Let $I=[0,1]$, $\varepsilon>0$ and $(X_n)$ of i.i.d. random variables (copies of X, with $supp(X)\subseteq (-\varepsilon,\varepsilon)$ and $\mathbb E(X)>0$). Now, for each $\lambda>0$, we define the markov proces $Y^\lambda$ as:
\begin{equation} Y^\lambda_n = \begin{cases}Y^\lambda_{n-1}+\lambda X_n,\text{ if } Y_{n-1}+\lambda X_n\in[0,1],\\ 1,\text{ if } Y^\lambda_{n-1}+\lambda X_n>1,\\ 0, \text{ if } Y^\lambda_{n-1}+\lambda X_n<0. \end{cases} \end{equation} and $Y_0=0$ almost surely. More informally, that is, we consider the random walk in the interval $I$ with random variable $X$, but if the random walk surpasses the boundaries, it stays in the boundary.
$\textbf{Questions}$:
- Are the markov process $Y^\lambda$ Ergodic? That is, do these markov chains have an stationary distribution $\pi^\lambda$.
- If so, does it hold $\lim_{\lambda\rightarrow0}\pi^\lambda([0,1))=0$?
Intuition:
- I think that the first point should follow from Krylov-Bogolioubov theorem (https://en.wikipedia.org/wiki/Krylov%E2%80%93Bogolyubov_theorem).

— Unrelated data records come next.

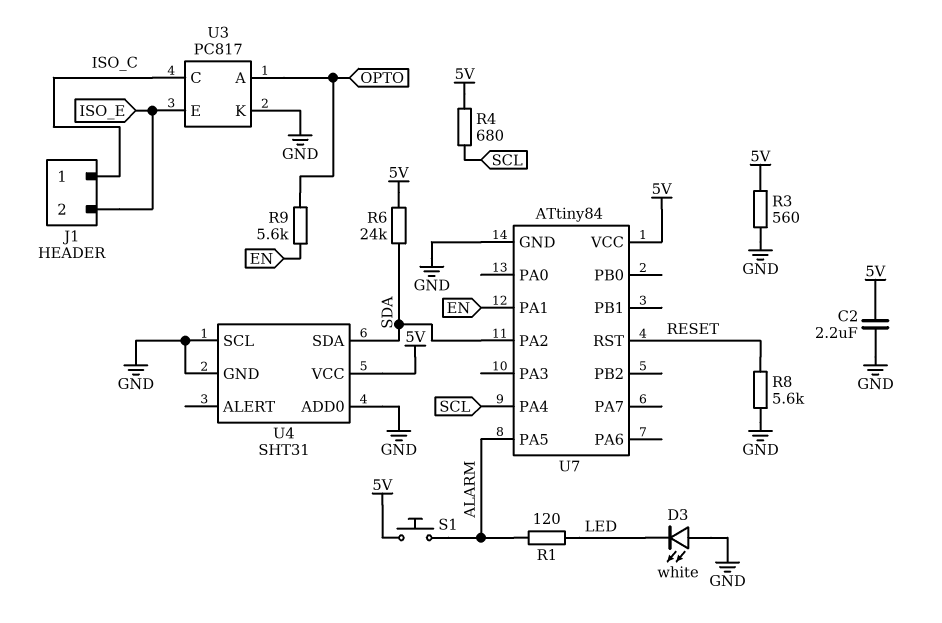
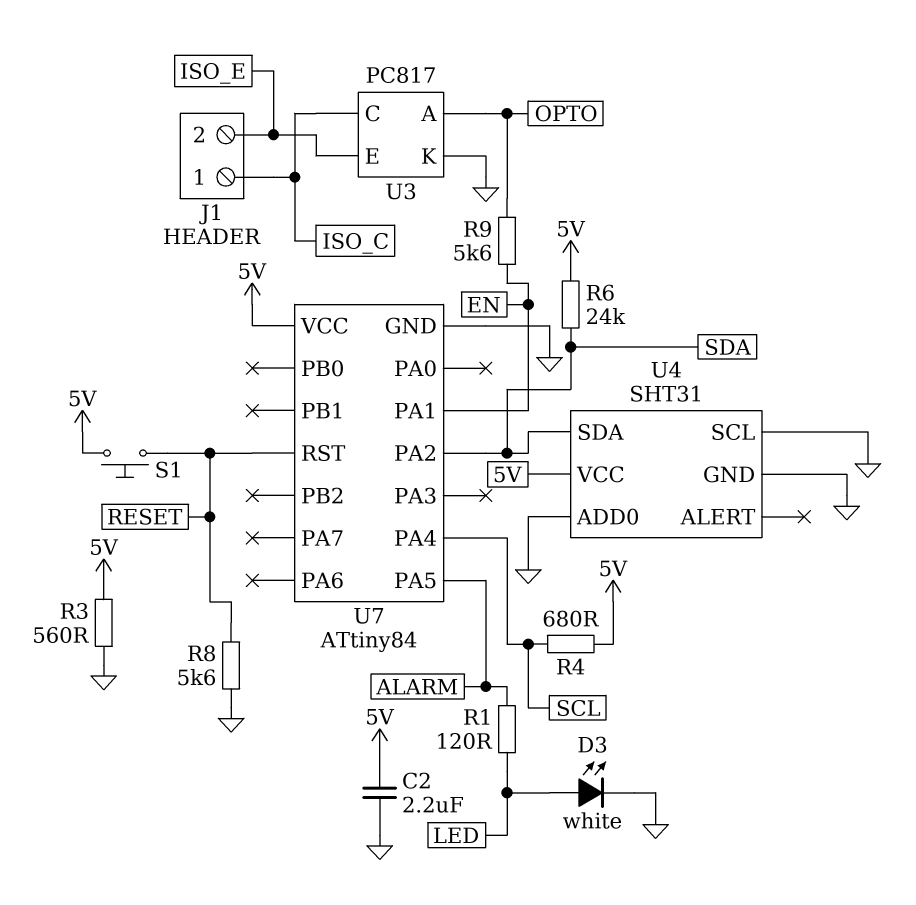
D3: LED white (A GND, K LED) -> LED white (A LED, K GND)
S1: button (5V, ALARM) -> button (5V, RESET)

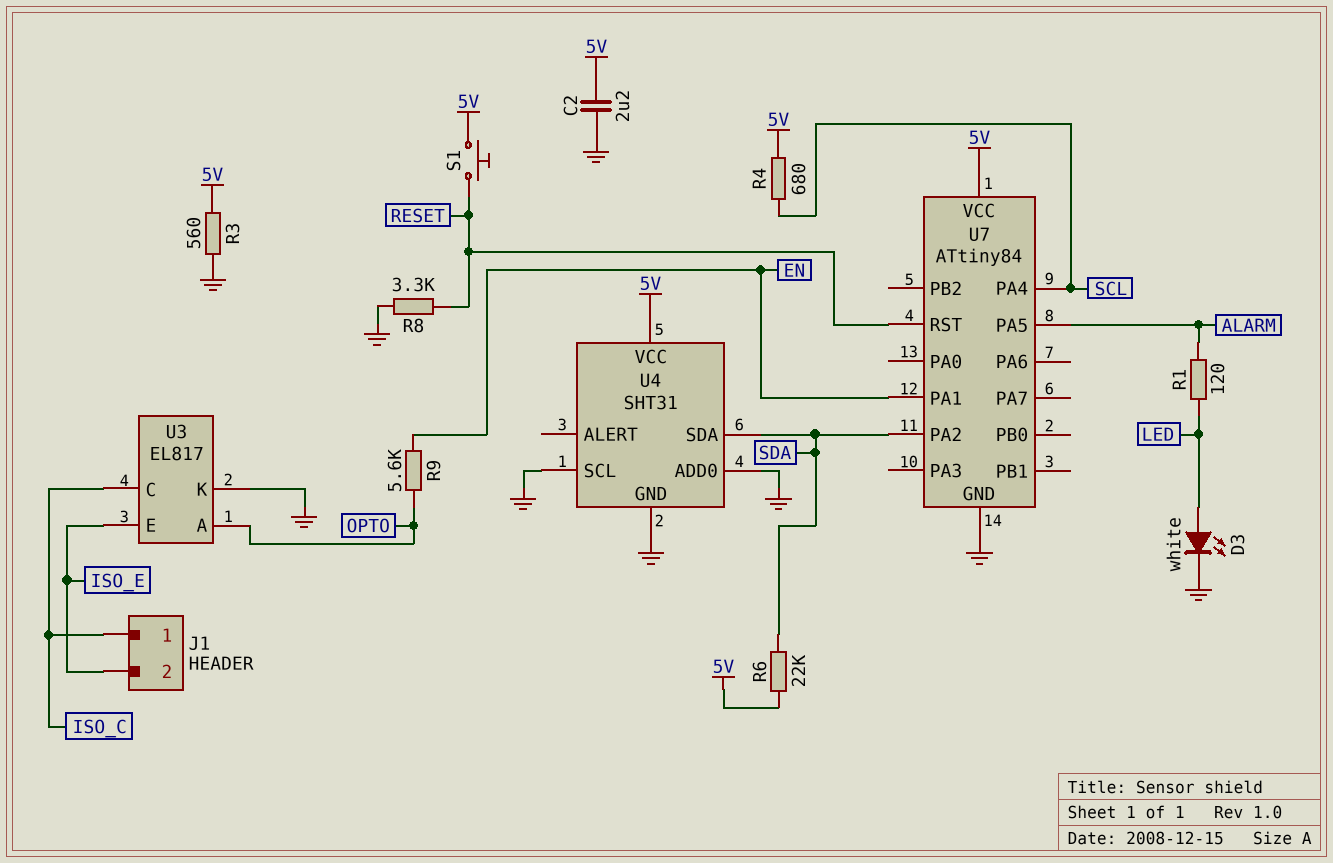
R6: 24k (5V, SDA) -> 22k (5V, SDA)
R8: 5.6k (GND, RESET) -> 3.3k (GND, RESET)
U3: PC817 -> EL817

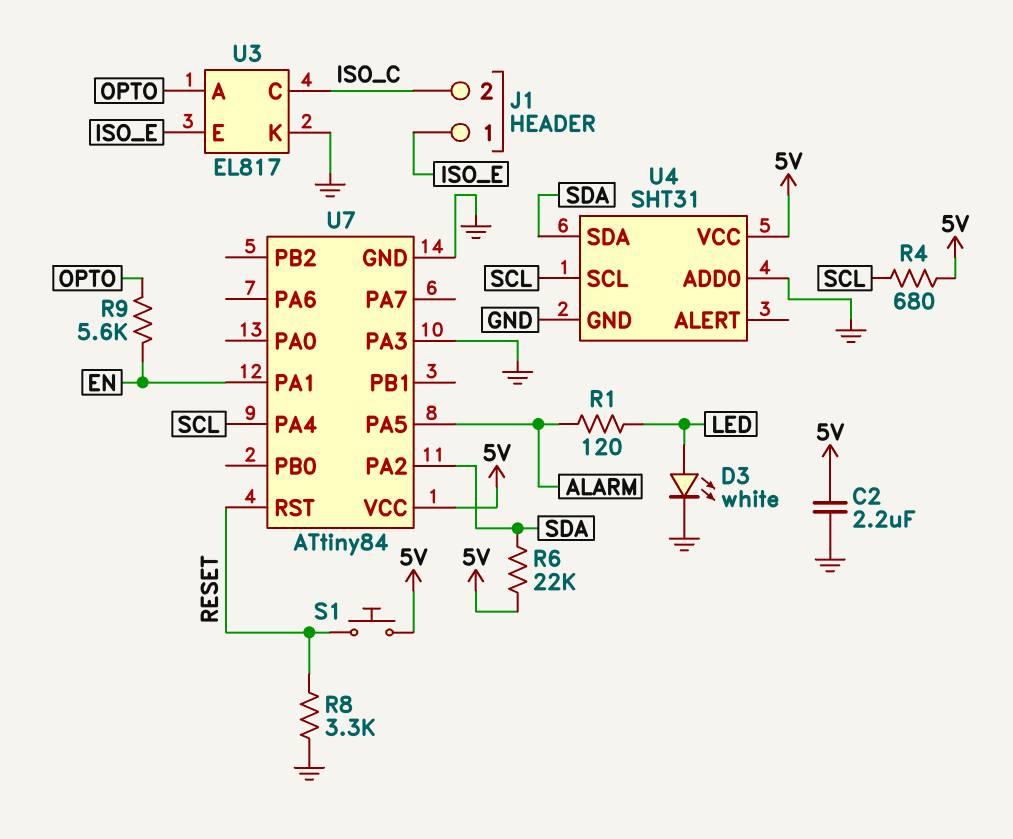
J1 pin 1: ISO_C -> ISO_E
J1 pin 2: ISO_E -> ISO_C
R3: 560 (5V, GND) -> none
U4 pin SCL: GND -> SCL
U7 pin PA3: none -> GND

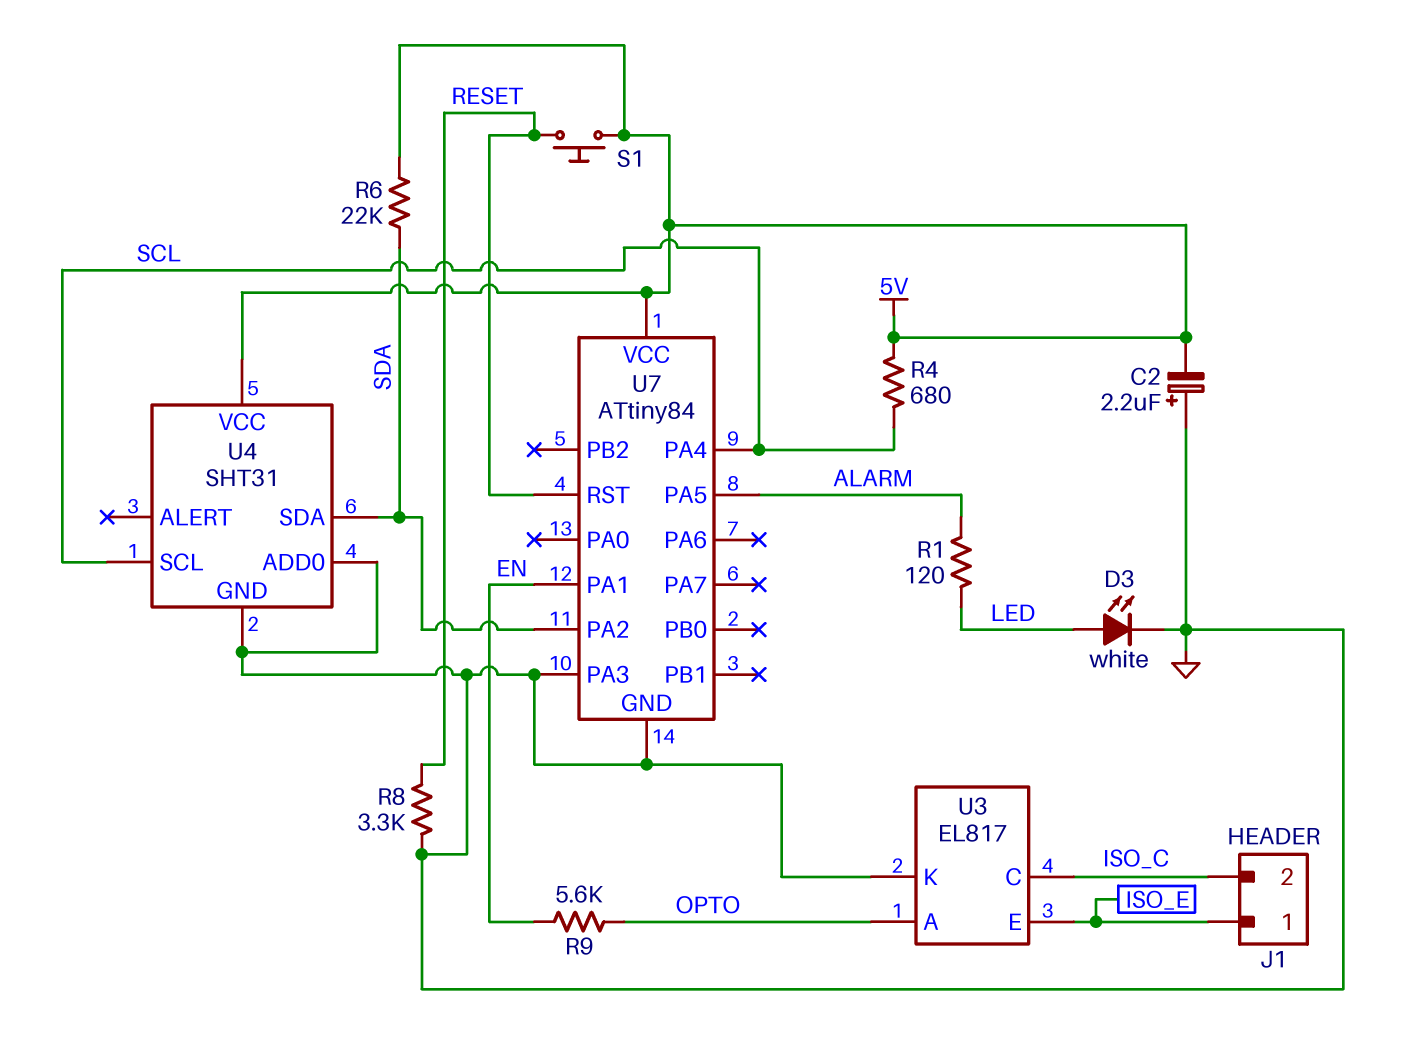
C2: 2.2uF (5V, GND) -> 2.2uF (plus GND, minus 5V)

- We can consider the following sequence of Markov chains:
\begin{equation} \overline{Y}^\lambda_n = \begin{cases}\overline{Y}_{n-1}+\lambda X_n,\text{ if } \overline{Y}^\lambda_{n-1}+\lambda X_n\in[0,1],\\ 1, \text{ if } \overline{Y}^\lambda_{n-1}+\lambda X_n>1. \end{cases} \end{equation} Since the support of $X$ is bounded, we have that $\lim_{\lambda\rightarrow0^+}\Pr[|Y^\lambda_n-\overline{Y}^ \lambda_n|>\delta]\rightarrow 0$ for all $\delta>0$. Moreover, since the expectancy is positive, we have that $\{\overline{Y}^\lambda_n\}$ has a stationary distribution $\overline{\pi}^\lambda$. My intuition here, is that with sufficient good conditions we should have that $\overline{\pi}^\lambda$ and $\pi^\lambda$ converge to the same distribution. And we can reduce the problem to $\{\overline{Y}^ \lambda_n\}$.